Bill to restrain Tesla in New York clears committee
ALBANY—A bill that would curtail the sales of Tesla cars in New York State cleared an important hurdle in the Assembly today.
The bill, which would restrict Tesla's ability to sell cars directly to consumers, moved out of the Assembly Codes Committee on Wednesday, one of several necessary steps on its way to a full vote.
The hearing room was packed with lobbyists for the state's automobile dealer associations, which have argued that Tesla skirts a state law banning automobile sales directly to consumers by selling their all-electric vehicles at mall kiosks. (Before the vote, some in the crowded conference room cracked jokes about Tesla drivers having to get out and walk after their batteries ran out.)
The bill would require companies like Tesla to create a storefront in the state, and the company faces an uphill battle to stop the measure in Albany, where automobile dealers have considerable sway.
In 2013, dealers spent more than $225,000 in lobbying on variety of issues, including the franchise bill, while Tesla spent $100,000 on lobbying from June to December 2013, according to the most recent public records.
The legislation has attracted sponsors from both parties: Republican Deputy Majority Leader Tom Libous is sponsoring the bill in the Senate and Democratic Assemblyman David Gantt of Rochester the Assembly sponsor.
Dealers argue that the law is necessary to protect consumers from the predatory practices of manufacturers, and to provide customer service in a competitive market.
“The franchise is very important,” said Brad McAreavy, president of the Rochester Automobile Dealers Association. “Consumers in New York should be represented.”
Diarmuid O'Connell, Tesla's vice president of corporate and business development, said the company did not intend to upend the dealer system, and said consumers benefit by having a direct relationship with their car company and should not have to pay excessive fees to a dealer.
“The dealers' primary argument that dealers provide consumer protections is wrong on the facts and wrong intuitively to most observers of this debate and especially to those who have had a bad experience in car dealerships,” he said.
The all-electric luxury vehicles sell for a fixed price around $70,000. The company expects to sell 35,000 cars this year, with plans to introduce a $35,000 version within four years, and expectations that it could soon sell 200,000 cars per year.
The company also handles maintenance for its vehicles, which is often a source of income for traditional dealerships.
“We believe it's not right to charge folks when the product we produce breaks down,” O'Connell said.
The dealers claim to have the support of the governor, if the bill passes the legislature.
Representatives for the dealers met with Cuomo aides in November, months after a last-minute attempt to pass the bill failed near the end of the state legislative session.
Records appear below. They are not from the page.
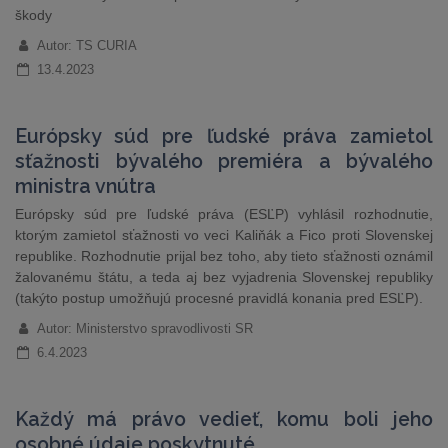
škody
Autor: TS CURIA
13.4.2023
Európsky súd pre ľudské práva zamietol
sťažnosti bývalého premiéra a bývalého
ministra vnútra
Európsky súd pre ľudské práva (ESĽP) vyhlásil rozhodnutie,
ktorým zamietol sťažnosti vo veci Kaliňák a Fico proti Slovenskej
republike. Rozhodnutie prijal bez toho, aby tieto sťažnosti oznámil
žalovanému štátu, a teda aj bez vyjadrenia Slovenskej republiky
(takýto postup umožňujú procesné pravidlá konania pred ESĽP).
Autor: Ministerstvo spravodlivosti SR
6.4.2023
Každý má právo vedieť, komu boli jeho
osobné údaje poskytnuté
Deborah Dorman, president of the Eastern New York Coalition of Auto Dealers, said Cuomo aides told the group the governor would sign the bill if it passes.
The bill has attracted the attention of environmentalists and free-market advocates, with similar legislation pending in other states.
New Jersey and Texas have barred Tesla from selling cars directly to consumers, and other states have bills in the works that would do the same.